RECOLLECT: Upper Hutt City Library
Earlier this year, Upper Hutt City Library launched RECOLLECT, an online repository of materials from its community archive. The announcement made the front page of the Upper Hutt Leader, where it was celebrated as “a New Zealand first.”
The RECOLLECT platform allows users to browse and discuss archival materials. At present, the site has over 15, 000 photos and hundreds of other items freely available to access and download.
What was not mentioned in the Leader story, however, was perhaps Recollect’s most remarkable feature: nearly all its heritage items—old and new—are made available under a Creative Commons Attribution or Creative Commons Attribution-NonCommercial licence.
The Upper Hutt Community Archive was created in 1996, to host heritage materials from the local community. Fourteen year on, the Archive has grown into a rich resource for local residents, and includes thousands of photos, newspapers, oral histories and maps.
Until recently, most of these archival items were largely unknown. Members of the public would have to request copies of heritage materials, and would be charged an administrative fee by the UHCL. As UHCL Archivist Reid Perkins points out, this took up valuable staff time and tended to “put people off using the images.”
RECOLLECT allows user to download images from UHCL’s rich archive of local heritage items. As Reid points out, “this has been a popular feature. People like the fact that they have easy access to these images, which of course if we were using a traditional All Rights Reserved copyright model we wouldn’t be able to do.”
Reid came to the RECOLLECT project in May 2012, and says he was “very impressed” with the library’s attitude towards sharing and reuse. “A lot of institutions are quite risk averse. I was very pleased to come here and see that they didn’t seem to have that attitude.”
In partnership with New Zealand Micrographic Services Ltd., library staff agreed that the Creative Commons licences fit with the general ethos of the archive. Their remarkable range of openly licensed resources includes collections of The Upper Hutt Leader itself.
Reid admits that the question of rights has given him some nervous nights, but that most people seem to be willing to allow the public to access and share their local heritage. “There does seem to be a good, positive attitude here.”
The main feeling seems to be that people are proud of their local history and want it better known. They want people to access their images.”
Reid points to the collection of photos by Revelle Jackson, a prominent Hutt Valley photographer. Jackson was the official photographer for local events—including A&P shows, birthday parties and weddings—for several decades, and his collection of over 8000 photos is now available for download for distribution and reuse under a Creative Commons Attribution Non-Commercial licence.
When asked about other libraries following in the footsteps of UHCL, Reid points out that most libraries and archives are caught between two basic mandates: to protect the collections and to provide access. While Reid understands the dilemmas many librarians and archivists face, he says he’s “pleased to be working in a place where it does seem to lean the other way, towards openness.”

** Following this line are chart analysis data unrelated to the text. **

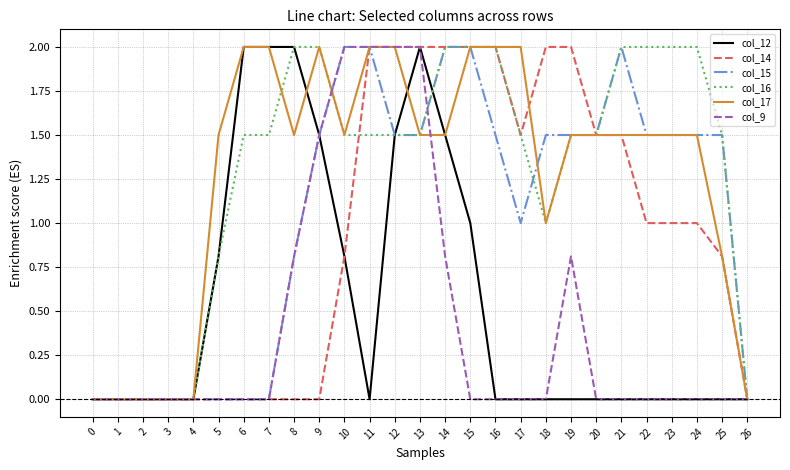

Which series changed the most between 5 and 6?

col_12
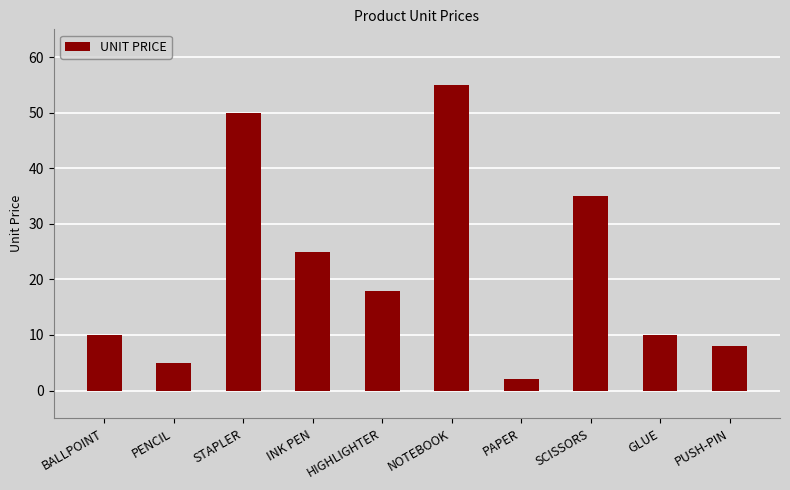

What is the label of the 10th bar from the left?

PUSH-PIN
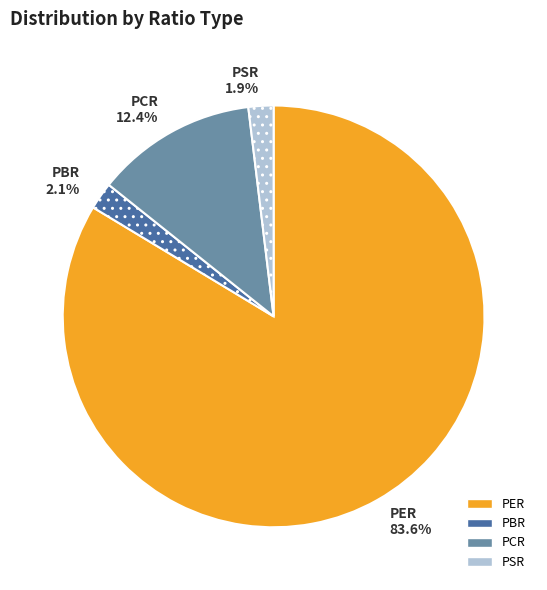

To the nearest percent, what percentage of the pie is PER?

84%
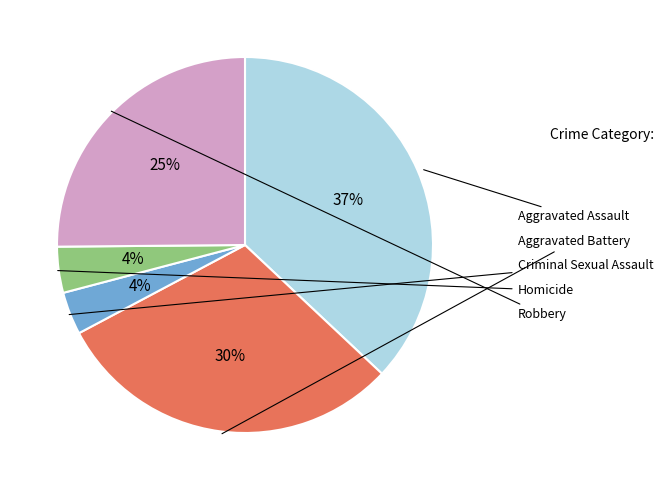

Does any single category account for the majority?

No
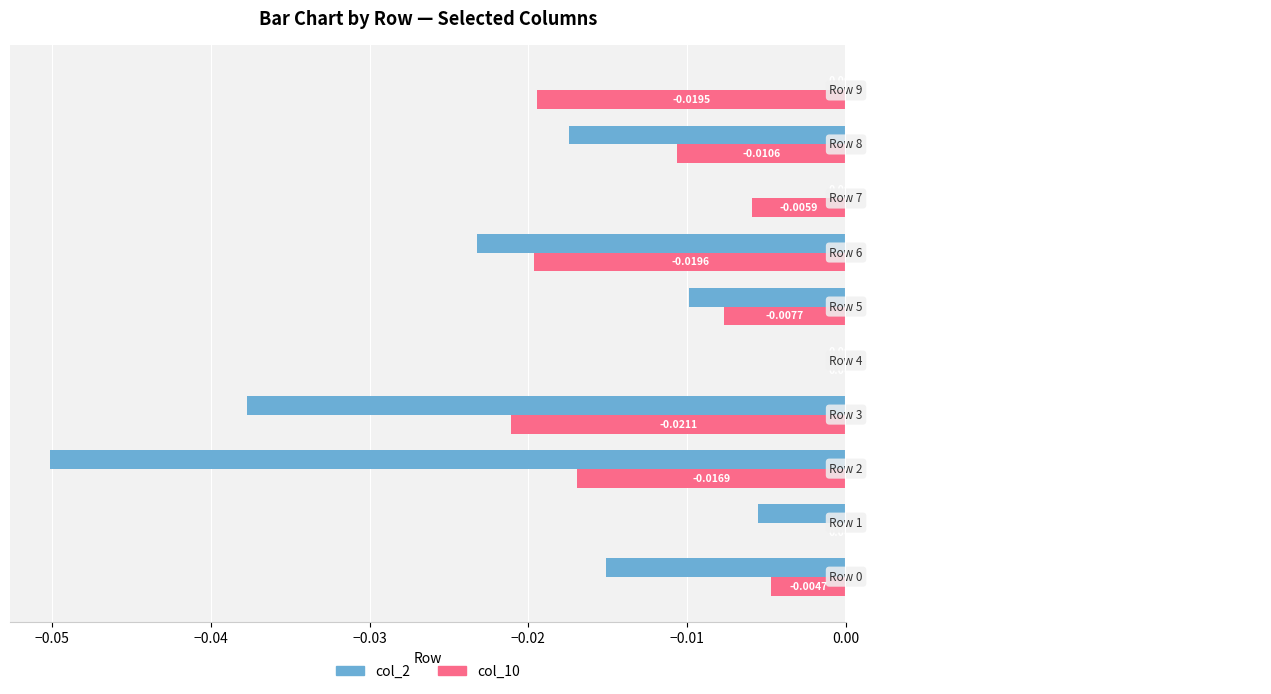

Which series has the largest total across all categories?

col_10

Reid says that he would “definitely encourage other institutions to go down this route.”
For smaller, regional organisations, open access and open licensing are a good way to encourage the local community to share and reuse heritage materials. “Our issue is getting people to use the stuff. Our issue is access, getting people using our collections. As soon as we are fairly sure that there aren’t any copyright claims, we want to put the work in circulation.”
As local groups continue to donate materials to the archive, Reid looks forward to growing Recollect. “A lot of material is coming in digital form only. We often digitise the material, and let the donors keep the original. We’re building up a lot of material like that.”
As the collections grow, so does the range of materials available for sharing and creative reuse. “I’ve been getting donors’ permission to use their material digitally, and this includes Creative Commons licensing. I make a point of telling people, because they might be worried or misunderstand, but no one seems that concerned. They want their images to be out there and available.”
“I’ve always made an effort to explain the licences to donors, and no one’s been bothered so far, to be honest. So far, everyone’s agreed.”